• _Work item_
Convert every line in the rows below into a Markdown table with two columns, No. and Text. Number each line in No. and put the line itself in Text, omitting blank lines.

--- Given records Enclosed Below ---

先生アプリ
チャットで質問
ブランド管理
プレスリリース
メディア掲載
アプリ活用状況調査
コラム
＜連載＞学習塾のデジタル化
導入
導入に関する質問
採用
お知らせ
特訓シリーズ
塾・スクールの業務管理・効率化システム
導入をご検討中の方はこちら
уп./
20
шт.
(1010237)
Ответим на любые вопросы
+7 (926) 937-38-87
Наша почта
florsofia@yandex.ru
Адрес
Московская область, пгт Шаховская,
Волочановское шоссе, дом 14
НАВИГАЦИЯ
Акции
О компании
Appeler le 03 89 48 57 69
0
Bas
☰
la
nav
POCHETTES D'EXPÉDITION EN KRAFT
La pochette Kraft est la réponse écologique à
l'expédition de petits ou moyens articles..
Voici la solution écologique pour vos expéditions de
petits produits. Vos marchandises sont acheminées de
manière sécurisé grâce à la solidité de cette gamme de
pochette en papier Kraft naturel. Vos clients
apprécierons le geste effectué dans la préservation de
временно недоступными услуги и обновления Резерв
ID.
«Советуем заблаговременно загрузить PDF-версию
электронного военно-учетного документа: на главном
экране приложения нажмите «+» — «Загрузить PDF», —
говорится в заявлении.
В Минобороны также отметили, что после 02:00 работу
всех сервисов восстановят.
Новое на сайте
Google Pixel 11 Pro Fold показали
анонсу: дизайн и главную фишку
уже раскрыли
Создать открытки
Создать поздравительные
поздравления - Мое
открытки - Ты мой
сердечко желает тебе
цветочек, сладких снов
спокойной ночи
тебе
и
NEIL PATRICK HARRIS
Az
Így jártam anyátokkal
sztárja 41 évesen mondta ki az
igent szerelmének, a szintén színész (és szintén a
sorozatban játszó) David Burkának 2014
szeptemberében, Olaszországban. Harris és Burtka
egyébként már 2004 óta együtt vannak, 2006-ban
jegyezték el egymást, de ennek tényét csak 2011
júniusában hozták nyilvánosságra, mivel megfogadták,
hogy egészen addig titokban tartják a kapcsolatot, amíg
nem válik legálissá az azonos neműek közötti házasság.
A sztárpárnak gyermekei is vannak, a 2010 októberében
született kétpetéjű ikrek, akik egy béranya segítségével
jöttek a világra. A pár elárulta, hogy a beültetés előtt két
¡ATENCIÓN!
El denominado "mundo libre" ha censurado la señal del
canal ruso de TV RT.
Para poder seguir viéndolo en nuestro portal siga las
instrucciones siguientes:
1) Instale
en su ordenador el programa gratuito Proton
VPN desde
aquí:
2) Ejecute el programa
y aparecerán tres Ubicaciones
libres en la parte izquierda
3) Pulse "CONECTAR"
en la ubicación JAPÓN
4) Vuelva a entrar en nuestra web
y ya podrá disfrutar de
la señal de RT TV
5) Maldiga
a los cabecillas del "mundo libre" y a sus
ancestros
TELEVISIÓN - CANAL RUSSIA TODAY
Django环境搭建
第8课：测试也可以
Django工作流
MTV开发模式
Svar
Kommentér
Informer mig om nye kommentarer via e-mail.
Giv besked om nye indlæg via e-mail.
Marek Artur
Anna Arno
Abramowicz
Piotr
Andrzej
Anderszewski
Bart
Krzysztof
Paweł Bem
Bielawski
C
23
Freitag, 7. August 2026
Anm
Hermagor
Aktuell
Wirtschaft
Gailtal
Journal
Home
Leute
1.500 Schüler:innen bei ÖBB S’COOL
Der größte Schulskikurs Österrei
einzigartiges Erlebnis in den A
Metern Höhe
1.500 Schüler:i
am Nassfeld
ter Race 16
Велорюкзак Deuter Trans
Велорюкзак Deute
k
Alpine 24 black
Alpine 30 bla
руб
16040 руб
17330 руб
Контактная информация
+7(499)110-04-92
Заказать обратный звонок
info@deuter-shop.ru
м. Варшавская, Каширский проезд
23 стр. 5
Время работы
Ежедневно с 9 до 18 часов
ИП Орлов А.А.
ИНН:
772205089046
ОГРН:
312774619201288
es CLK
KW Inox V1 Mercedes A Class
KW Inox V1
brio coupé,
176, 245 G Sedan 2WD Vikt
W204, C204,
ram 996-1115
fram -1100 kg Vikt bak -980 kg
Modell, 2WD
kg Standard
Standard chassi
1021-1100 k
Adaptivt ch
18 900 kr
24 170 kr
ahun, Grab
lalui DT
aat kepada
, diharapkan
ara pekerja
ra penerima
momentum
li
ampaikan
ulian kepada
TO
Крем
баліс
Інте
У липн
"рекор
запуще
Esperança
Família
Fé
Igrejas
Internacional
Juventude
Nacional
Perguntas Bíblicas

--- End of Enclosed Given records ---

• _Answer to the exercise_
| No. | Text |
|---|---|
| 1 | 先生アプリ |
| 2 | チャットで質問 |
| 3 | ブランド管理 |
| 4 | プレスリリース |
| 5 | メディア掲載 |
| 6 | アプリ活用状況調査 |
| 7 | コラム |
| 8 | ＜連載＞学習塾のデジタル化 |
| 9 | 導入 |
| 10 | 導入に関する質問 |
| 11 | 採用 |
| 12 | お知らせ |
| 13 | 特訓シリーズ |
| 14 | 塾・スクールの業務管理・効率化システム |
| 15 | 導入をご検討中の方はこちら |
| 16 | уп./ |
| 17 | 20 |
| 18 | шт. |
| 19 | (1010237) |
| 20 | Ответим на любые вопросы |
| 21 | +7 (926) 937-38-87 |
| 22 | Наша почта |
| 23 | florsofia@yandex.ru |
| 24 | Адрес |
| 25 | Московская область, пгт Шаховская, |
| 26 | Волочановское шоссе, дом 14 |
| 27 | НАВИГАЦИЯ |
| 28 | Акции |
| 29 | О компании |
| 30 | Appeler le 03 89 48 57 69 |
| 31 | 0 |
| 32 | Bas |
| 33 | ☰ |
| 34 | la |
| 35 | nav |
| 36 | POCHETTES D'EXPÉDITION EN KRAFT |
| 37 | La pochette Kraft est la réponse écologique à |
| 38 | l'expédition de petits ou moyens articles.. |
| 39 | Voici la solution écologique pour vos expéditions de |
| 40 | petits produits. Vos marchandises sont acheminées de |
| 41 | manière sécurisé grâce à la solidité de cette gamme de |
| 42 | pochette en papier Kraft naturel. Vos clients |
| 43 | apprécierons le geste effectué dans la préservation de |
| 44 | временно недоступными услуги и обновления Резерв |
| 45 | ID. |
| 46 | «Советуем заблаговременно загрузить PDF-версию |
| 47 | электронного военно-учетного документа: на главном |
| 48 | экране приложения нажмите «+» — «Загрузить PDF», — |
| 49 | говорится в заявлении. |
| 50 | В Минобороны также отметили, что после 02:00 работу |
| 51 | всех сервисов восстановят. |
| 52 | Новое на сайте |
| 53 | Google Pixel 11 Pro Fold показали |
| 54 | анонсу: дизайн и главную фишку |
| 55 | уже раскрыли |
| 56 | Создать открытки |
| 57 | Создать поздравительные |
| 58 | поздравления - Мое |
| 59 | открытки - Ты мой |
| 60 | сердечко желает тебе |
| 61 | цветочек, сладких снов |
| 62 | спокойной ночи |
| 63 | тебе |
| 64 | и |
| 65 | NEIL PATRICK HARRIS |
| 66 | Az |
| 67 | Így jártam anyátokkal |
| 68 | sztárja 41 évesen mondta ki az |
| 69 | igent szerelmének, a szintén színész (és szintén a |
| 70 | sorozatban játszó) David Burkának 2014 |
| 71 | szeptemberében, Olaszországban. Harris és Burtka |
| 72 | egyébként már 2004 óta együtt vannak, 2006-ban |
| 73 | jegyezték el egymást, de ennek tényét csak 2011 |
| 74 | júniusában hozták nyilvánosságra, mivel megfogadták, |
| 75 | hogy egészen addig titokban tartják a kapcsolatot, amíg |
| 76 | nem válik legálissá az azonos neműek közötti házasság. |
| 77 | A sztárpárnak gyermekei is vannak, a 2010 októberében |
| 78 | született kétpetéjű ikrek, akik egy béranya segítségével |
| 79 | jöttek a világra. A pár elárulta, hogy a beültetés előtt két |
| 80 | ¡ATENCIÓN! |
| 81 | El denominado "mundo libre" ha censurado la señal del |
| 82 | canal ruso de TV RT. |
| 83 | Para poder seguir viéndolo en nuestro portal siga las |
| 84 | instrucciones siguientes: |
| 85 | 1) Instale |
| 86 | en su ordenador el programa gratuito Proton |
| 87 | VPN desde |
| 88 | aquí: |
| 89 | 2) Ejecute el programa |
| 90 | y aparecerán tres Ubicaciones |
| 91 | libres en la parte izquierda |
| 92 | 3) Pulse "CONECTAR" |
| 93 | en la ubicación JAPÓN |
| 94 | 4) Vuelva a entrar en nuestra web |
| 95 | y ya podrá disfrutar de |
| 96 | la señal de RT TV |
| 97 | 5) Maldiga |
| 98 | a los cabecillas del "mundo libre" y a sus |
| 99 | ancestros |
| 100 | TELEVISIÓN - CANAL RUSSIA TODAY |
| 101 | Django环境搭建 |
| 102 | 第8课：测试也可以 |
| 103 | Django工作流 |
| 104 | MTV开发模式 |
| 105 | Svar |
| 106 | Kommentér |
| 107 | Informer mig om nye kommentarer via e-mail. |
| 108 | Giv besked om nye indlæg via e-mail. |
| 109 | Marek Artur |
| 110 | Anna Arno |
| 111 | Abramowicz |
| 112 | Piotr |
| 113 | Andrzej |
| 114 | Anderszewski |
| 115 | Bart |
| 116 | Krzysztof |
| 117 | Paweł Bem |
| 118 | Bielawski |
| 119 | C |
| 120 | 23 |
| 121 | Freitag, 7. August 2026 |
| 122 | Anm |
| 123 | Hermagor |
| 124 | Aktuell |
| 125 | Wirtschaft |
| 126 | Gailtal |
| 127 | Journal |
| 128 | Home |
| 129 | Leute |
| 130 | 1.500 Schüler:innen bei ÖBB S’COOL |
| 131 | Der größte Schulskikurs Österrei |
| 132 | einzigartiges Erlebnis in den A |
| 133 | Metern Höhe |
| 134 | 1.500 Schüler:i |
| 135 | am Nassfeld |
| 136 | ter Race 16 |
| 137 | Велорюкзак Deuter Trans |
| 138 | Велорюкзак Deute |
| 139 | k |
| 140 | Alpine 24 black |
| 141 | Alpine 30 bla |
| 142 | руб |
| 143 | 16040 руб |
| 144 | 17330 руб |
| 145 | Контактная информация |
| 146 | +7(499)110-04-92 |
| 147 | Заказать обратный звонок |
| 148 | info@deuter-shop.ru |
| 149 | м. Варшавская, Каширский проезд |
| 150 | 23 стр. 5 |
| 151 | Время работы |
| 152 | Ежедневно с 9 до 18 часов |
| 153 | ИП Орлов А.А. |
| 154 | ИНН: |
| 155 | 772205089046 |
| 156 | ОГРН: |
| 157 | 312774619201288 |
| 158 | es CLK |
| 159 | KW Inox V1 Mercedes A Class |
| 160 | KW Inox V1 |
| 161 | brio coupé, |
| 162 | 176, 245 G Sedan 2WD Vikt |
| 163 | W204, C204, |
| 164 | ram 996-1115 |
| 165 | fram -1100 kg Vikt bak -980 kg |
| 166 | Modell, 2WD |
| 167 | kg Standard |
| 168 | Standard chassi |
| 169 | 1021-1100 k |
| 170 | Adaptivt ch |
| 171 | 18 900 kr |
| 172 | 24 170 kr |
| 173 | ahun, Grab |
| 174 | lalui DT |
| 175 | aat kepada |
| 176 | , diharapkan |
| 177 | ara pekerja |
| 178 | ra penerima |
| 179 | momentum |
| 180 | li |
| 181 | ampaikan |
| 182 | ulian kepada |
| 183 | TO |
| 184 | Крем |
| 185 | баліс |
| 186 | Інте |
| 187 | У липн |
| 188 | "рекор |
| 189 | запуще |
| 190 | Esperança |
| 191 | Família |
| 192 | Fé |
| 193 | Igrejas |
| 194 | Internacional |
| 195 | Juventude |
| 196 | Nacional |
| 197 | Perguntas Bíblicas |